Por
iniciativa de Inácio de Loyola (1491 – 1556), a Companhia de Jesus foi criada
no ano de 1534. Contudo, somente por volta de 1537, juntamente com mais seis
estudantes da Universidade de Paris, é que Loyola vai para Roma solicitar ao
papa Paulo III autorização para criar a Societas
Iesu, a Ordem dos Jesuítas. Autorização concedida, Inácio de Loyola para de
peregrinar pelo mundo e se estabelece em Roma em 1538, tornando-se Superior-Geral
da Companhia que acabara de criar.

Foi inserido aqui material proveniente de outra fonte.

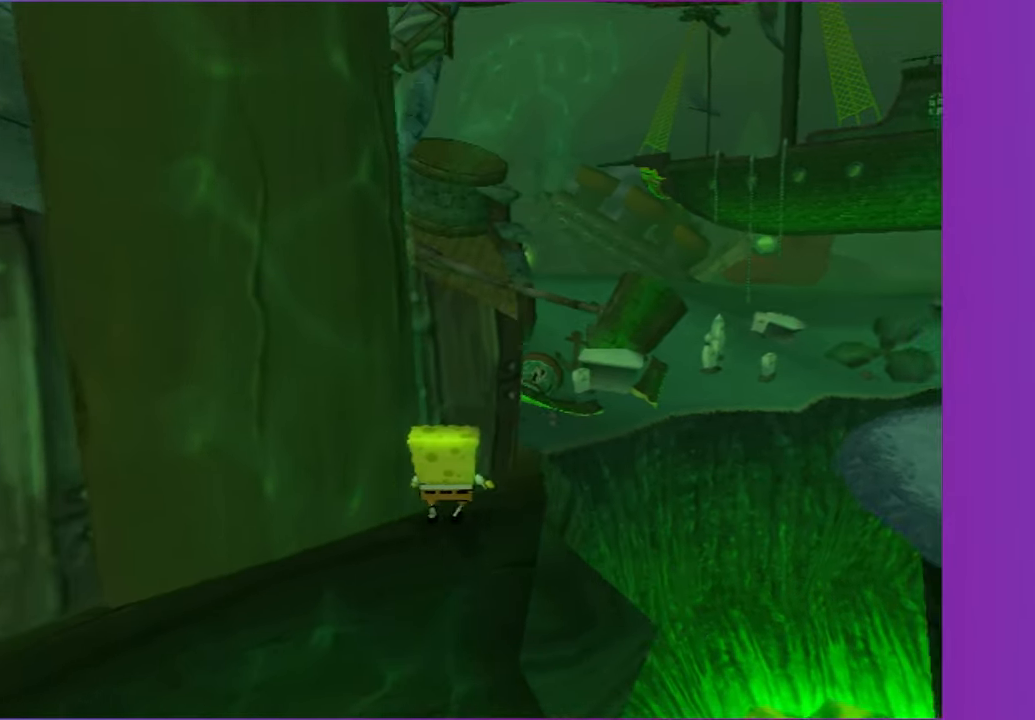
{"buttons": [], "left_stick": "center", "right_stick": "center", "button_events": [[333, "A", "down"], [500, "A", "up"]]}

O referido religioso redige, então, as
Constituições, documentos esses que regerão a Companhia a partir de 1554. Sob a
liderança de Loyola, os missionários são enviados para os quatro cantos do
mundo com o objetivo de levar a palavra de Jesus aos mais recônditos lugares. Contudo,
o contato entre os missionários e seus superiores deveria ser mantido a
qualquer custo. E assim, tendo em vista as dificuldades de comunicação,
escolheram a carta como forma de contato. Embora os assuntos tratados nas
cartas fossem os mais variados, com o tempo a carta se torna a principal forma
de relatar os acontecimentos nas chamadas missões. Era através dela, da
missiva, que todos deveriam compartilhar seus sucessos e suas dificuldades. Uma
vez tratar-se a carta de um verdadeiro relatório, recebeu oficialmente o nome
de Relação.
As narrativas produzidas sobre o Brasil colonial são caracterizadas por
discorrerem sempre sobre os mesmo aspectos, ou seja, os hábitos dos nativos, as
riquezas naturais, a fauna e a flora. E assim sendo, os documentos produzidos
pelos jesuítas que por terras cearenses estiveram não fogem a regra. Entre eles, podemos citar a Relação do Maranhão, do padre Luiz Figueira e a Relação da Missão da Serra de Ibiapaba, cuja autoria, embora sem comprovação, seja atribuída ao padre Antonio Vieira.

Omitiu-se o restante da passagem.